Monday, June 9, 2008

Warrior Son

We do our best to keep our children's world as a haven where anything is possible and imagination is greatly encouraged. At times this philosophy can be trying.

Some time ago Jacob welcomed imaginary dinosaurs into our household. Some are friendly but for the most part he insists on fighting them off. With a sword. His sword is anything he can pick up--a stick, a potato masher, train tracks, his sister's links--and brandish in his best swashbuckler manner. The end result is usually destruction of some sort or another or inflicted pain on either one of us or his sister--and the wily dinosaur always manages to escape.
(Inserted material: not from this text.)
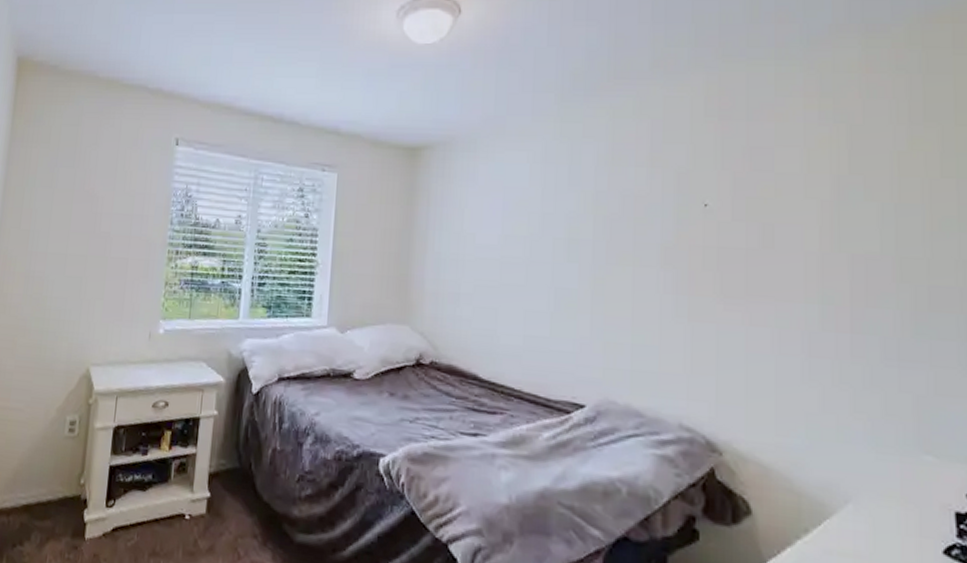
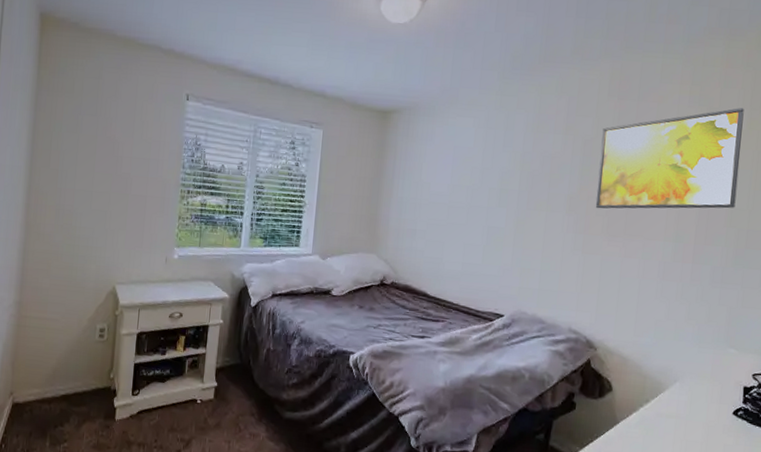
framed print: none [701,123,905,262] -> present [595,108,744,209]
Despite our repeated proclamations of "We don't hit!", confiscating the "sword" and multiple time outs, the behavior remains. So we attempted another route--all the while doing our best to maintain the idea that imagination is good.

If you're fighting imaginary dinosaurs then you need to use an imaginary sword.

No, Mommy. I need to use a real sword.

But real swords don't work on these dinosaurs. Just pretend.


Then this morning--after going over this whole concept once again, the little man had an answer for me.

Mommy, an imaginary sword won't work. I actually need something in my hand!

I have no counter-argument for that. Advice right now will be welcome. All you veteran parents out there--anything?


Suburbia said...

I thought the invisible sword was genius! Shame it didn't work!!

I like the 'actually' bit, Small Sprog does that word too!

Gina said...

Hmmm, perhaps you could get him a sponge sword that way it doesn't hurt so much if someone gets stabbed. I have to say though BOYS WILL BE BOYS, no matter how much you try to keep from genderizing them or shelter them. When Cody was a young lad (had to say that "young lad")...anyway, he wasn't allowed to watch anything violent, play anything violent, have toy guns...etc. This didn't stop him from pretending that he was a police officer or a dinosaur warrior (he loved dinosaurs). He would use sticks, his fingers or whatever else he could find that would make up for me not buying the actual toy. These were the few things this child would pretend. Cody was very unique in the sense that he RARELY pretended like most kids his age did. However, when he did play pretend, these would be the things that he would engage in.

So, I have no advice for you or no veteran wisdom, sorry. It's just in his makeup, HAVE FUN ;o)

Grit said...

make armour.

tiger does a line of cardboard covered with tin foil which she uses when the swords come out.

sorry, that's not very helpful, is it?!